BRS Media petitions for review of dot-RADIO decision

brs media logoThe long-awaited dot-RADIO domain (e.g. BrandName.radio) is a step closer to becoming reality, but not without a new chapter in a controversy which started last October. Today, BRS Media, which administers the purchase of dot-FM and dot-AM domains, will announce it has filed a Reconsideration Request to ICANN (Internet Corporation for Assigned Names and Numbers) in protest of ICANN’s preliminary choice for administrator — the European Broadcast Union (EBU).

The addressing of the Internet is a complicated business. ICANN determines which “top level” domains (like .com, .org, and .edu) are legitimate, and assigns rights to register those domains to website owners, through an elaborate application process.

BRS Media, operated by CEO George Bundy, is one of three competing entities applying for administration rights to sell dot-RADIO domains. We spoke with Bundy about the ICANN process of granting domain management rights, how this incident is headed in the wrong direction, and why he thinks it’s important. “It’s not a level playing field,” he told RAIN.

Bundy’s complaint goes beyond the competition to obtain administration rights; he believes that the streaming radio industry could suffer if ICANN’s preliminary decision is finalized. One major problem, according to Bundy, is how eligibility for a dot-RADIO domain would be defined.

“If this goes forward, it will be a ‘community restricted extension.’ Not everyone can get dot-RADIO domain name. It’s important to understand who would qualify and how those benchmarks are placed,” Bundy told us. He noted that the EBU, in gaining favorability in the application process, put forward an evaluation guide that Bundy thinks is wrong.

“They will require a set of restrictions, and monitor them. The domain won’t be open like dot-com or dot-fm. The EBU would monitor and randomly check to see whether you qualify. One of the concerns that we have is that they would determine how a buyer would qualify, based on ‘standards of streaming.’ Our question is: What are the standards of streaming, and how would that be a benchmark to determine eligibility within a radio community? It’s a vague explanation.”

Bundy criticizes ICANN for accepting the EBU’s proposed standards of streaming. He noted that podcasting, which would be included for potential eligibility for a dot-RADIO domain, is not technically a streaming medium, according to a Wikipedia definition.
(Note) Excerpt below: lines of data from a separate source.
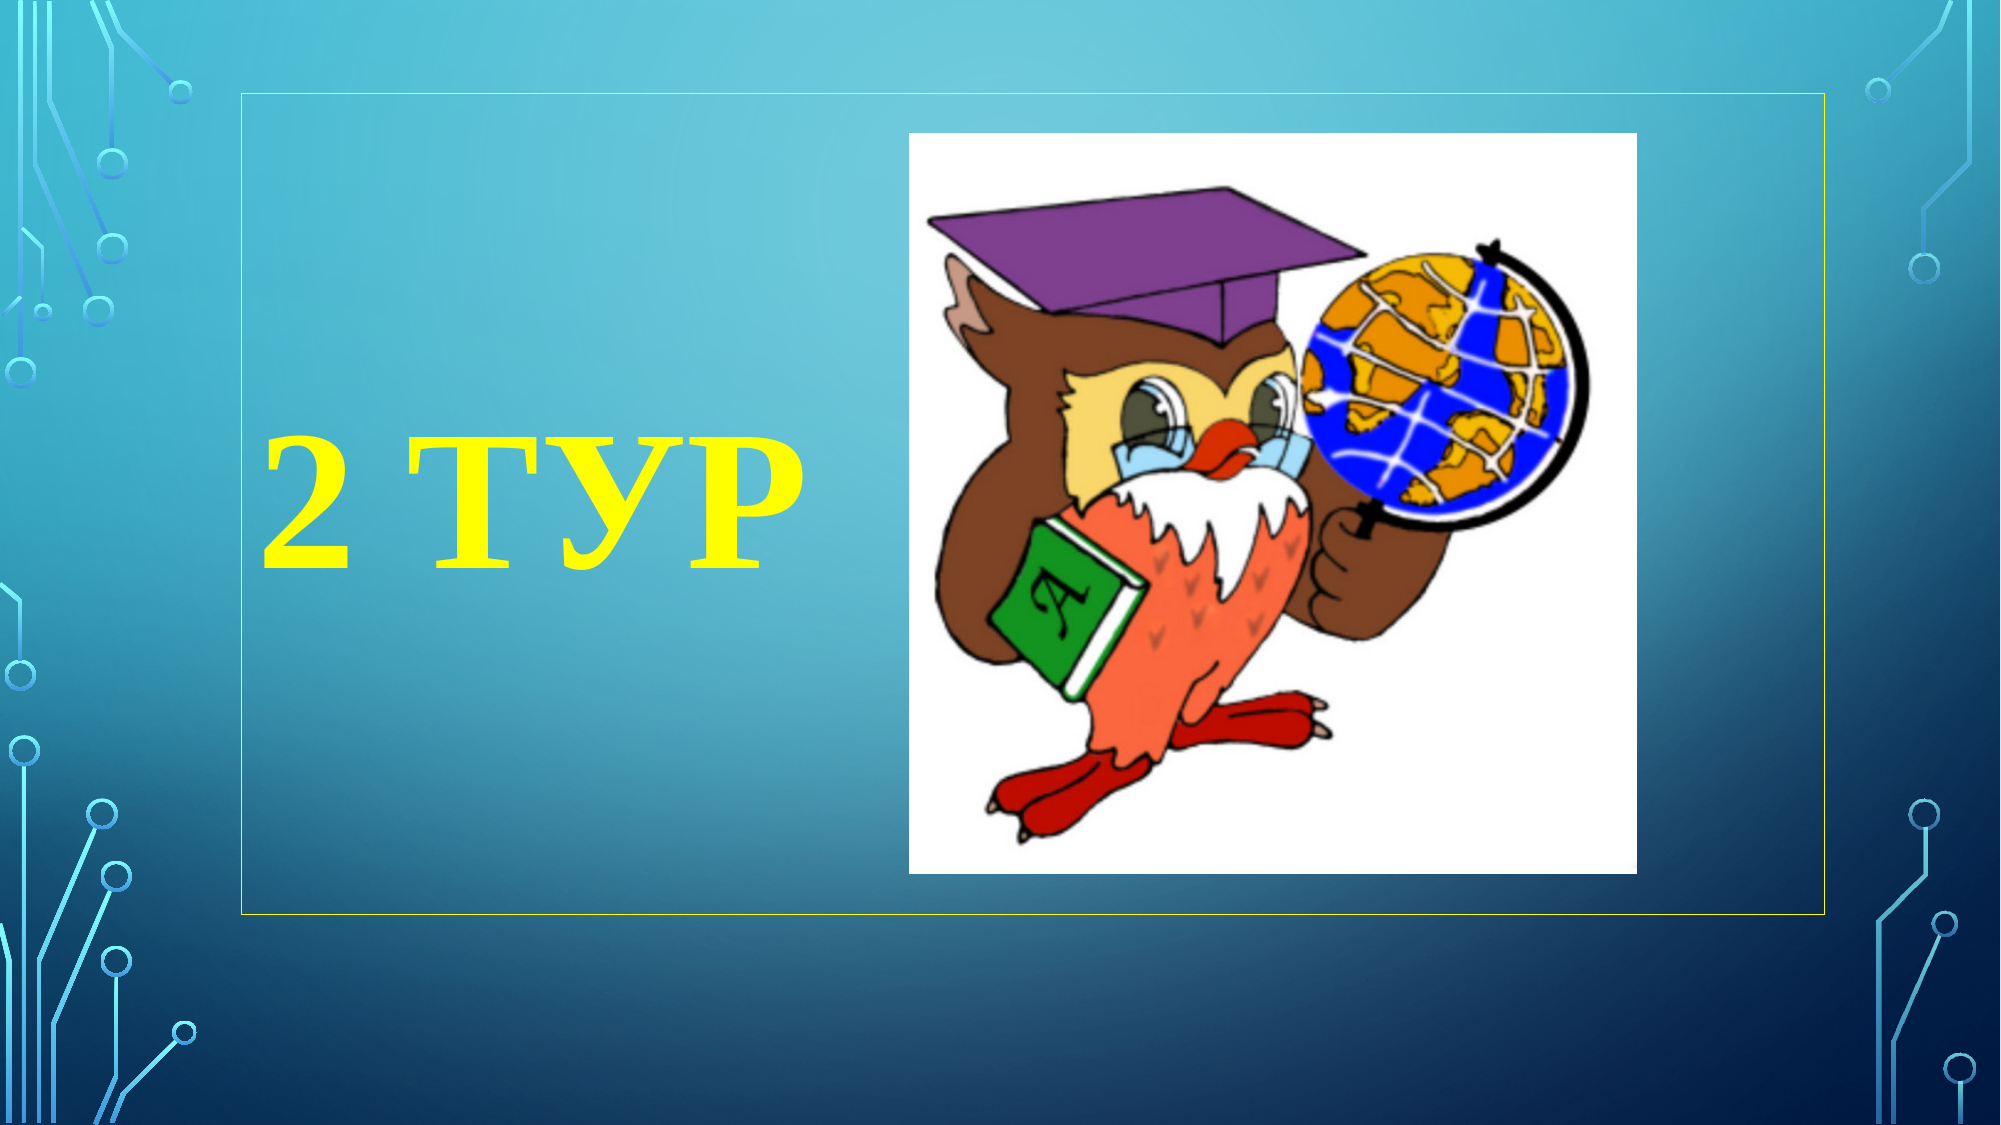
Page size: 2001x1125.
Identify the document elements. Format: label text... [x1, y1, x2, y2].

picture [909, 133, 1637, 874]
title 2 тур [241, 93, 1825, 915]
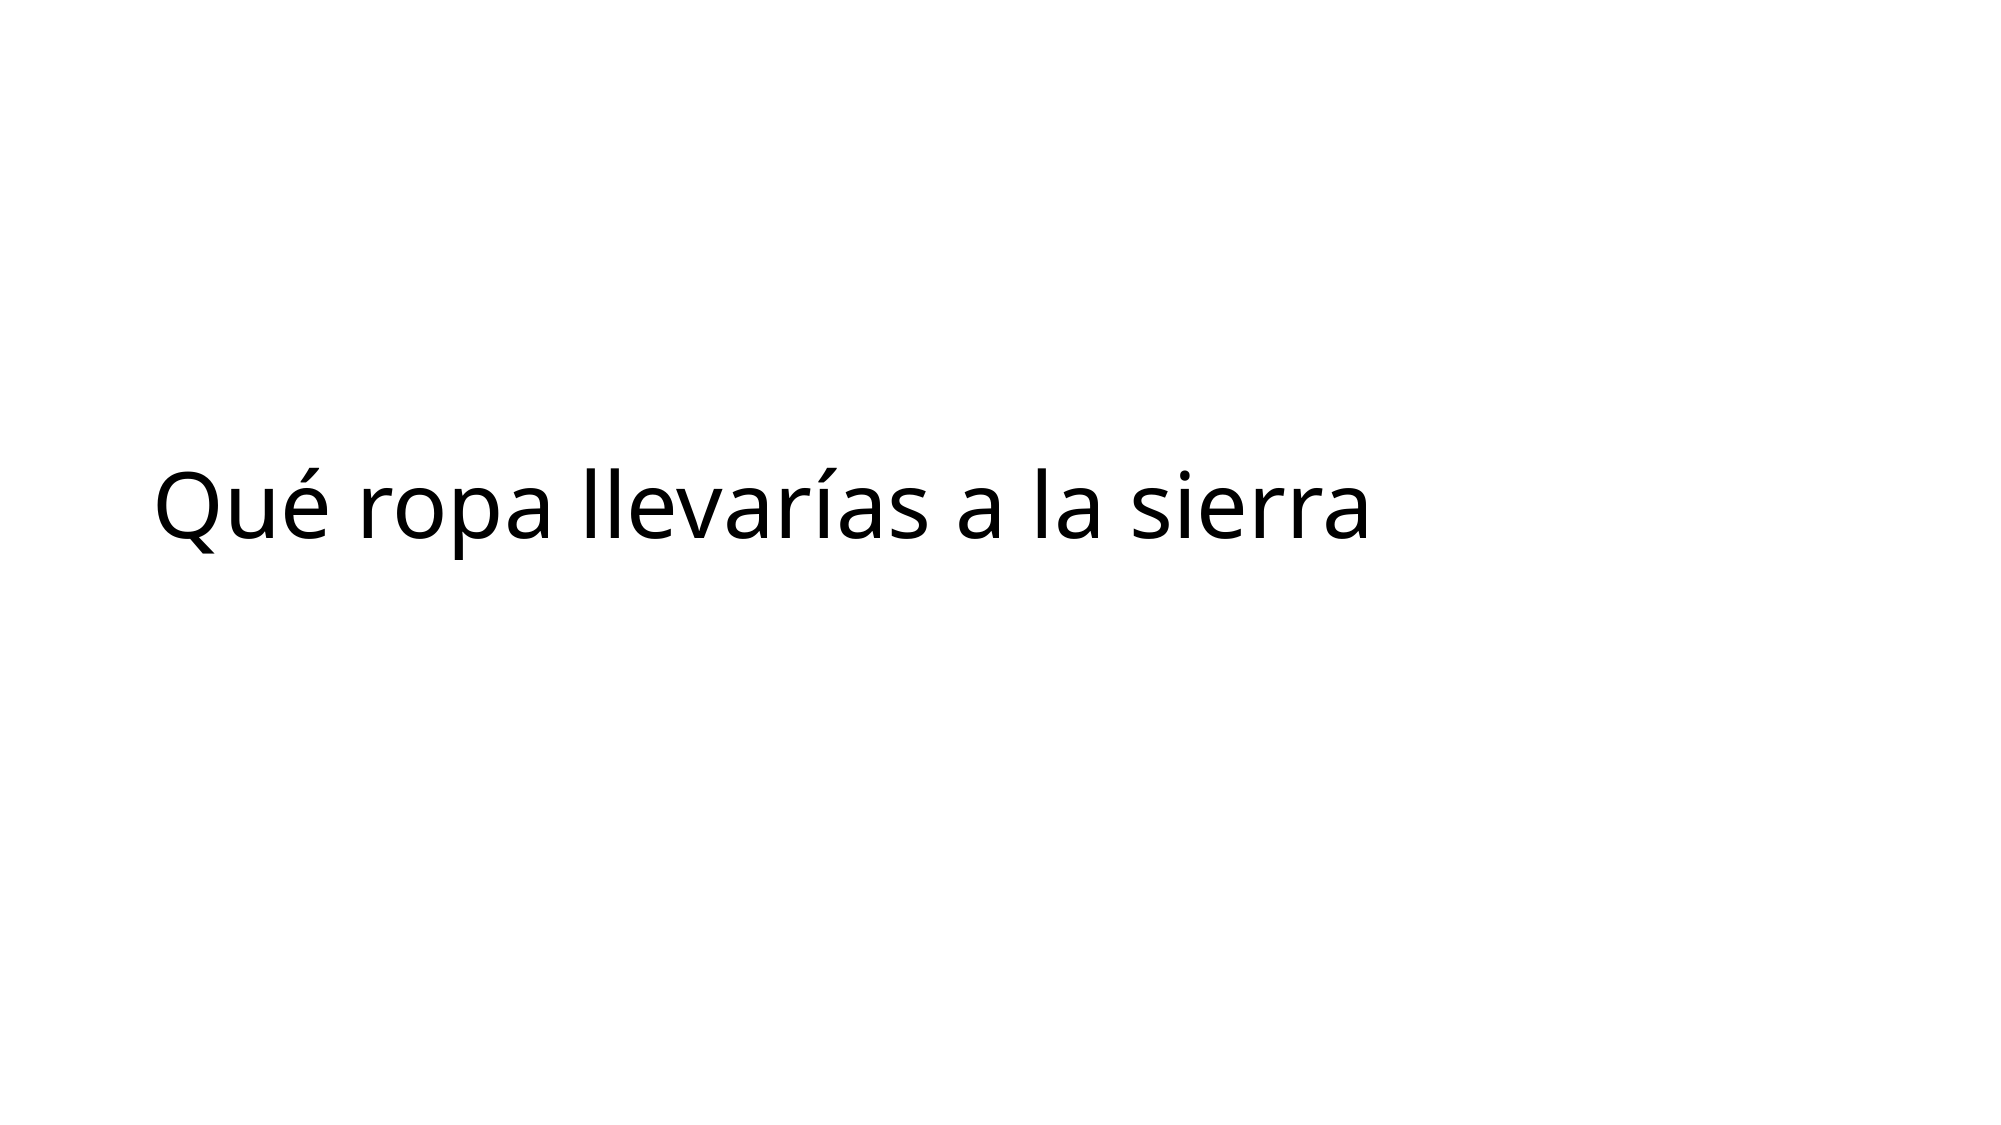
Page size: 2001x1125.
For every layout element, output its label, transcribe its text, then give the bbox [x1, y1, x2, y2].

text_box Qué ropa llevarías a la sierra [137, 400, 1863, 618]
In our conversation, George Bundy repeatedly mentioned that the dot-RADIO domain would be “unstable” if administered the way that EBU proposed to ICANN. We asked what he meant. “Let’s say that you’re an Internet radio station. You buy a dot-radio domain. The EBU comes along 10 months after you buy your domain and randomly check your eligibility. Maybe you don’t qualify because you don’t meet their standards of streaming. Technically, you might lose your dot-radio domain name. Why would you build a brand, uncertain of what that future will hold? It questions the stability of the extension.”

George Bundy is also unhappy with the EBU’s connection to ICANN aside from its application to administer dot-RADIO. “From day one, we have drawn attention to the timing of the EBU submitting it’s .RADIO application, then requesting (and being approved) to be a member of ICANN’s Governmental Advisory Committee (GAC)?”



Brad Hill

One Comment

  1. It becomes more comical almost by the day as old corporate cartels look to micturate and destroy the internet by these little spats. As Mr. Bundy correctly points out, the Euro cartel’s Vaporware-like standard will indeed lead to instability… for those not in bed with the EBC, ah the smell of corporatism in the morning.

    Fortunately, this is why more and more individuals are getting fed up over both copyrights and tin-hat regimes squabbling over TLD’s and have already begun creating an internet based outside of iCann and WIPO, via the .bit addresses.